Contrastingly, Murton’s ideas on prison reform included treating prisoners with respect, abolishing corporal punishment, providing better food, rooting out extortion, and other rackets among the inmates.

Shortly after he arrived in Arkansas, Murton learned from an inmate informant that as many as 200 bodies were buried on prison grounds. Early in February 1968, Murton ordered excavations at the Cummins farm. After three bodies were uncovered, Gov. Rockefeller halted the excavations even though there were at least 15 more depressions clearly visible. The governor claimed that Murton’s excavations had become a “sideshow.”

Although these burials took place before Gov. Rockefeller’s 1967 inauguration, his administration was severely embarrassed by the national attention created as a result of that prior brutality Murton exposed. Gov. Rockefeller’s official report on the matter, written by the Arkansas State Police, promoted the position that the bodies must have been from a paupers’ cemetery a mile away.

Less than a year after his 1967 hiring, Murton’s actions had disturbed the Rockefeller administration to the extent that two months after the three bodies were exhumed, he was fired.

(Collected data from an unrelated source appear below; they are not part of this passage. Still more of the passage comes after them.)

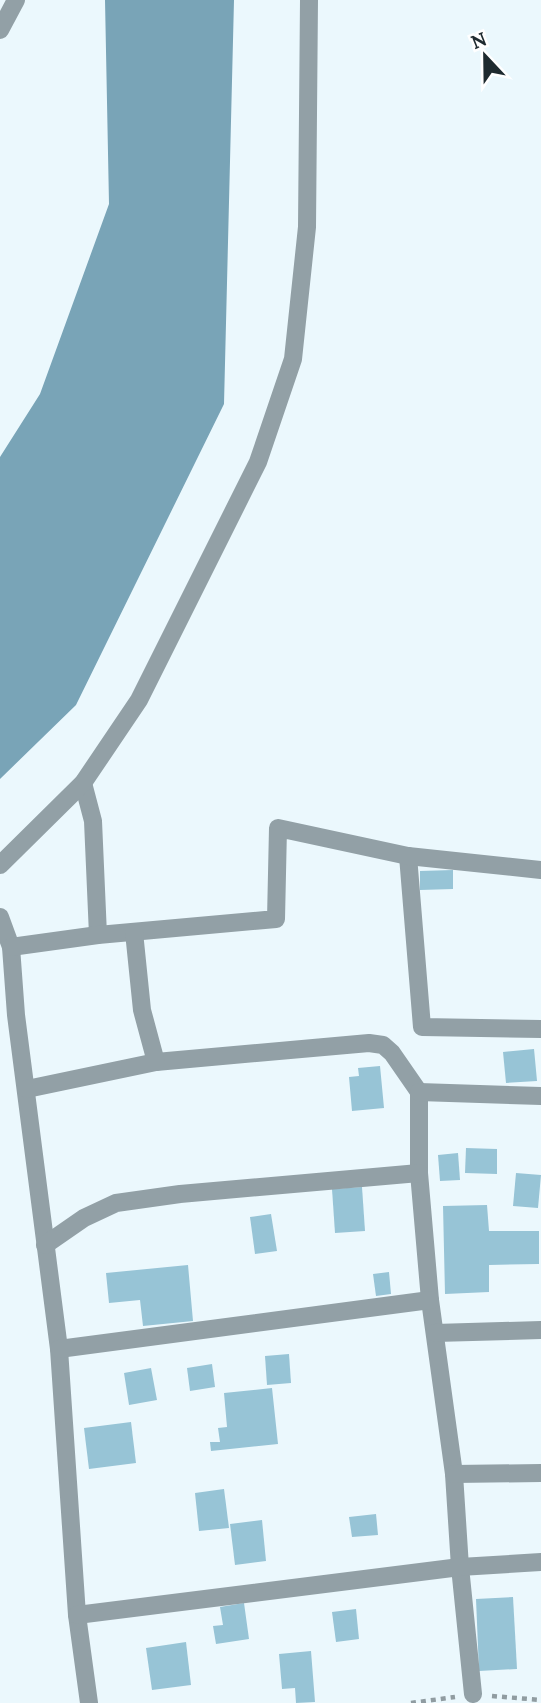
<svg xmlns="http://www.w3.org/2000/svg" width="541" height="1703" font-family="Lora,serif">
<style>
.water{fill:#79a4b7}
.building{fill:#97c4d6}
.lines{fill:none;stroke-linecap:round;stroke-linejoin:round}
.path{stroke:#909ca1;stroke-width:4.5;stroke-dasharray:5 5;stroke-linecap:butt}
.street{stroke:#92a0a6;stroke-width:18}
</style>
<rect width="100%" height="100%" fill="#ebf8fd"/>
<path class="water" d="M105 0H234L224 404 76 705 0 779V457L40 394 109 204Z"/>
<g class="building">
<path d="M453 870V889L420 890V871Z"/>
<path d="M534 1049 537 1081 506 1083 503 1052Z"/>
<path d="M380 1066 384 1108 352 1111 349 1077 359 1076 358 1068Z"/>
<path d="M466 1148 497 1149V1174L465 1173Z"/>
<path d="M458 1153 460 1180 440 1181 438 1155Z"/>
<path d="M516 1173 541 1175 538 1208 513 1206Z"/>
<path d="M362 1187 365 1231 335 1233 332 1189Z"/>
<path d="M487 1205 489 1231H539V1264L489 1265V1292L445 1294 443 1206Z"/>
<path d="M271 1214 277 1251 255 1254 250 1217Z"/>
<path d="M188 1265 193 1321 143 1326 140 1300 109 1303 106 1273Z"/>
<path d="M389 1272 391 1294 376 1296 373 1274Z"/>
<path d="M289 1354 291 1383 267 1385 265 1356Z"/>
<path d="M212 1364 215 1387 190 1391 187 1368Z"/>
<path d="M151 1368 157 1400 129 1405 124 1373Z"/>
<path d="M272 1388 278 1444 211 1451 210 1442H220L218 1428 227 1427 224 1393Z"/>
<path d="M131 1422 136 1463 89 1469 84 1428Z"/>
<path d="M224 1489 229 1528 199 1531 195 1493Z"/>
<path d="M376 1514 378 1535 352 1537 349 1517Z"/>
<path d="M262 1520 266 1561 235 1565 230 1524Z"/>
<path d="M513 1597 517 1669 479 1671 476 1599Z"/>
<path d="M244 1603 249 1639 216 1644 213 1626 223 1625 220 1607Z"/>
<path d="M356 1609 359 1639 336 1642 332 1612Z"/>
<path d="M186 1642 191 1685 152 1690 146 1648Z"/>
<path d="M311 1651 315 1702 296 1703 295 1688 282 1689 279 1654Z"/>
</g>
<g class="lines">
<g class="path">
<path d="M492 1696 541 1700"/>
<path d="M411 1703 455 1697"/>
</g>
<g class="street">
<path d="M0 30 16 0"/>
<path d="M83 783 93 821 98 935"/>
<path d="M408 856 422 1027 541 1029"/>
<path d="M0 865 83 783 139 700 258 462 293 359 307 227 309 0"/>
<path d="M0 917 11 947 16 1015 59 1349 77 1615 89 1703"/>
<path d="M11 947 98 935 276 919 278 828 408 856 541 870"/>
<path d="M156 1062 369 1043 383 1045 392 1053 419 1092V1173L430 1300 454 1474 460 1567 473 1694"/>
<path d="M27 1089 156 1062 142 1010 134 932"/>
<path d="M419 1092 541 1096"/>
<path d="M45 1245 84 1218 116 1203 180 1194 419 1173"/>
<path d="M435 1333 541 1330"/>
<path d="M59 1349 430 1300"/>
<path d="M454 1474 541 1473"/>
<path d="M77 1615 460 1567 541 1562"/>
</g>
</g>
<g transform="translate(485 56) rotate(338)" stroke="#ffffff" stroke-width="5" paint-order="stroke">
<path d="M0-5L12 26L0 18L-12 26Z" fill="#1e2a2f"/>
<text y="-10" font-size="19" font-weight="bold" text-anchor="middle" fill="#1e2a2f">N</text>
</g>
</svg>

He was told he had 24 hours to get out of the state or be arrested for grave robbing, a charge that could bring a 21-year sentence in Arkansas. He left the state.

In 1969, Murton and co-author, Joe Hyams, published Accomplices to the Crime: the Arkansas Prison Scandal. Following its publication, Tom was unable to find work in the correctional industry; his prison administration career ended. He believed he had been blackballed for his Arkansas stand.

In 1980, a fictionalized film based on that Murton-Hyams book was produced. The very popular film, titled “Brubaker,” with Robert Redford as Warden Henry Brubaker, was nominated for an Oscar.

Ten years later, Thomas O. Murton died of cancer at 62 years. He is buried in Deer Creek’s Bayard Cemetery under a plain military-style tombstone inscribed: “Thomas O’Rhelius Murton, 1st Lt, U.S. Army, March 15, 1928, October 10, 1990.” Tom did the right thing. We respect and honor him.